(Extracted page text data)

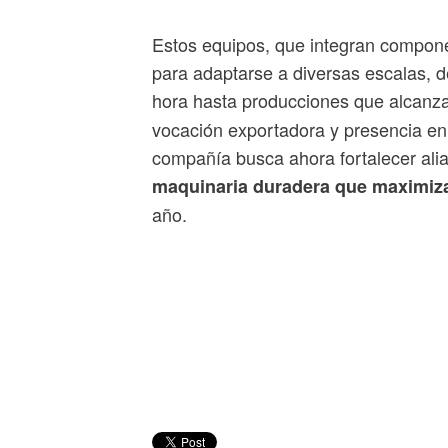
Estos equipos, que integran compone
para adaptarse a diversas escalas, 
hora hasta producciones que alcanz
vocación exportadora y presencia e
compañía busca ahora fortalecer ali
maquinaria duradera que maximiza
año.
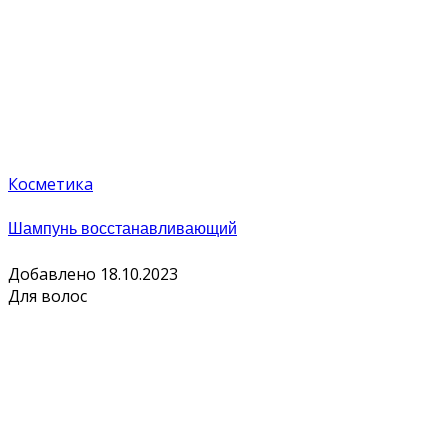
Косметика
Шампунь восстанавливающий
Добавлено 18.10.2023
Для волос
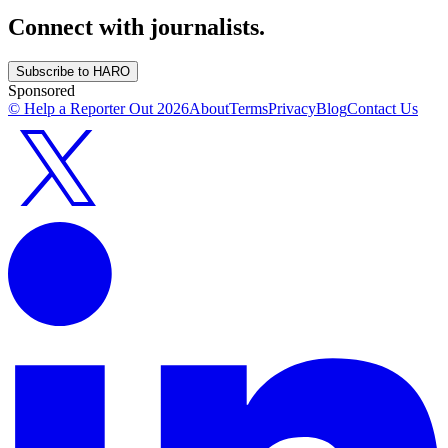
Connect with journalists.
Subscribe to HARO
Sponsored
© Help a Reporter Out
2026
About
Terms
Privacy
Blog
Contact Us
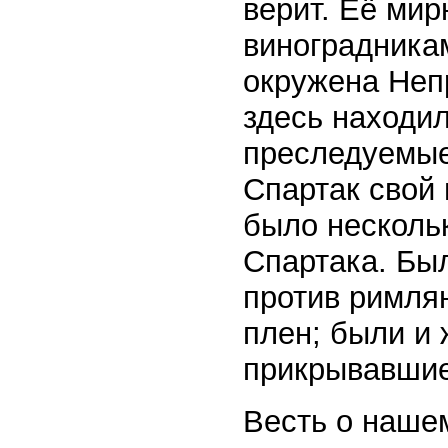
верит. Её ми
виноградника
окружена Неп
здесь находи
преследуемые
Спартак свой 
было несколь
Спартака. Был
против римлян
плен; были и 
прикрывавшие
Весть о наше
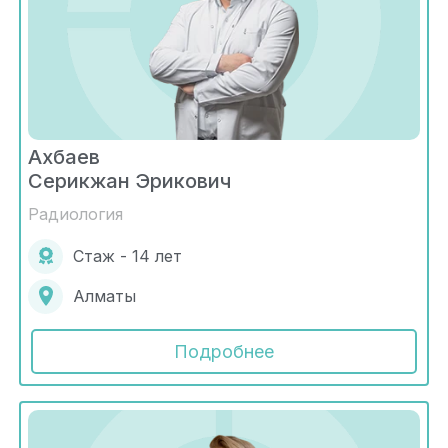
Ахбаев
Серикжан Эрикович
Радиология
Стаж - 14 лет
Алматы
Подробнее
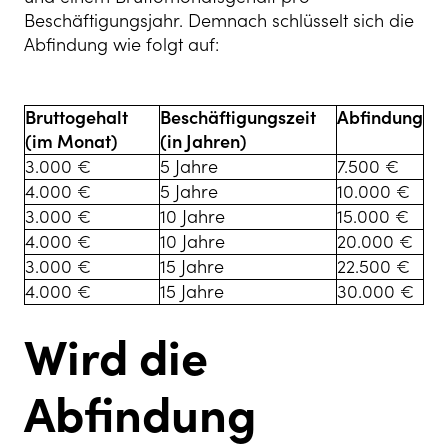
Beschäftigungsjahr. Demnach schlüsselt sich die
Abfindung wie folgt auf:
Bruttogehalt
Beschäftigungszeit
Abfindung
(im Monat)
(in Jahren)
3.000 €
5 Jahre
7.500 €
4.000 €
5 Jahre
10.000 €
3.000 €
10 Jahre
15.000 €
4.000 €
10 Jahre
20.000 €
3.000 €
15 Jahre
22.500 €
4.000 €
15 Jahre
30.000 €
Wird die
Abfindung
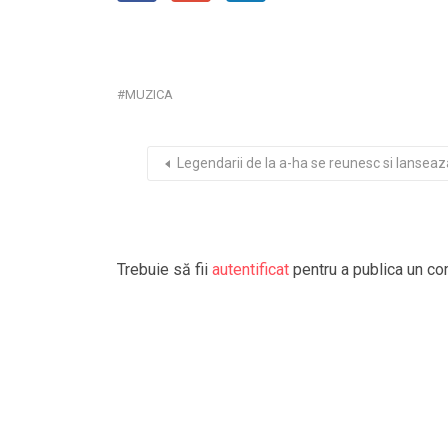
MUZICA
Legendarii de la a-ha se reunesc si lanseaz
Trebuie să fii
autentificat
pentru a publica un co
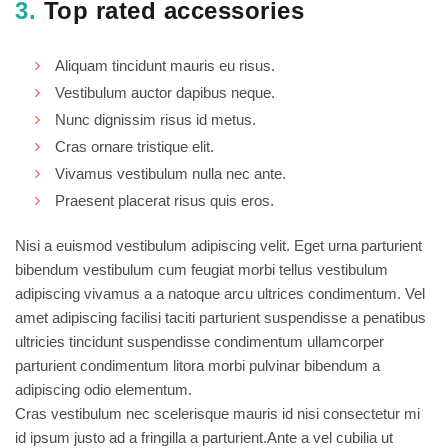
3.
Top rated accessories
Aliquam tincidunt mauris eu risus.
Vestibulum auctor dapibus neque.
Nunc dignissim risus id metus.
Cras ornare tristique elit.
Vivamus vestibulum nulla nec ante.
Praesent placerat risus quis eros.
Nisi a euismod vestibulum adipiscing velit. Eget urna parturient
bibendum vestibulum cum feugiat morbi tellus vestibulum
adipiscing vivamus a a natoque arcu ultrices condimentum. Vel
amet adipiscing facilisi taciti parturient suspendisse a penatibus
ultricies tincidunt suspendisse condimentum ullamcorper
parturient condimentum litora morbi pulvinar bibendum a
adipiscing odio elementum.
Cras vestibulum nec scelerisque mauris id nisi consectetur mi
id ipsum justo ad a fringilla a parturient.Ante a vel cubilia ut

▶ _TRY IT_
Can you repeat, word for word, every line above from the one containing "Nunc dignissim risus id metus." down to the one containing "amet adipiscing facilisi", including both?

▶ _ANSWER TO THIS TASK_
Nunc dignissim risus id metus.
Cras ornare tristique elit.
Vivamus vestibulum nulla nec ante.
Praesent placerat risus quis eros.
Nisi a euismod vestibulum adipiscing velit. Eget urna parturient
bibendum vestibulum cum feugiat morbi tellus vestibulum
adipiscing vivamus a a natoque arcu ultrices condimentum. Vel
amet adipiscing facilisi taciti parturient suspendisse a penatibus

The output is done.